Retype the text of each of the following entries word for word, leaving out the pictures.

[[ MATERIAL SUPPLIED, beginning ]]

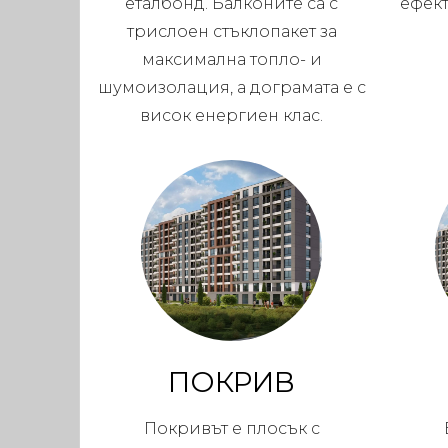
еталбонд. Балконите са с
ефек
трислоен стъклопакет за
максимална топло- и
шумоизолация, а дограмата е с
висок енергиен клас.
ПОКРИВ
Покривът е плосък с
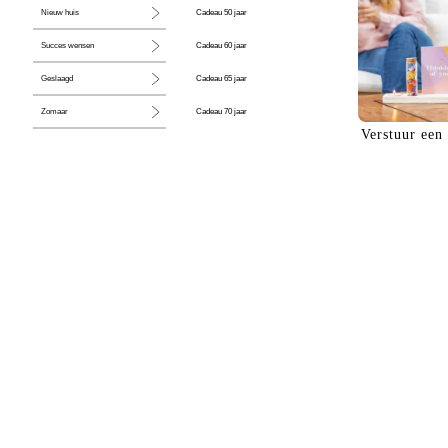
Cadeau 50 jaar
Nieuw huis
Cadeau 60 jaar
Succes wensen
Cadeau 65 jaar
Geslaagd
Cadeau 70 jaar
Zomaar
Verstuur een
Cadeau 80 jaar
Huwelijk
Jubileum
Liefde
Condoleance
Zwangerschap
Liefs
Trots
Pensioen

[[ MATERIAL SUPPLIED, end ]]

▶ SOLUTION TO THIS PROBLEM
еталбонд. Балконите са с
ефек
трислоен стъклопакет за
максимална топло- и
шумоизолация, а дограмата е с
висок енергиен клас.
ПОКРИВ
Покривът е плосък с
Cadeau 50 jaar
Nieuw huis
Cadeau 60 jaar
Succes wensen
Cadeau 65 jaar
Geslaagd
Cadeau 70 jaar
Zomaar
Verstuur een
Cadeau 80 jaar
Huwelijk
Jubileum
Liefde
Condoleance
Zwangerschap
Liefs
Trots
Pensioen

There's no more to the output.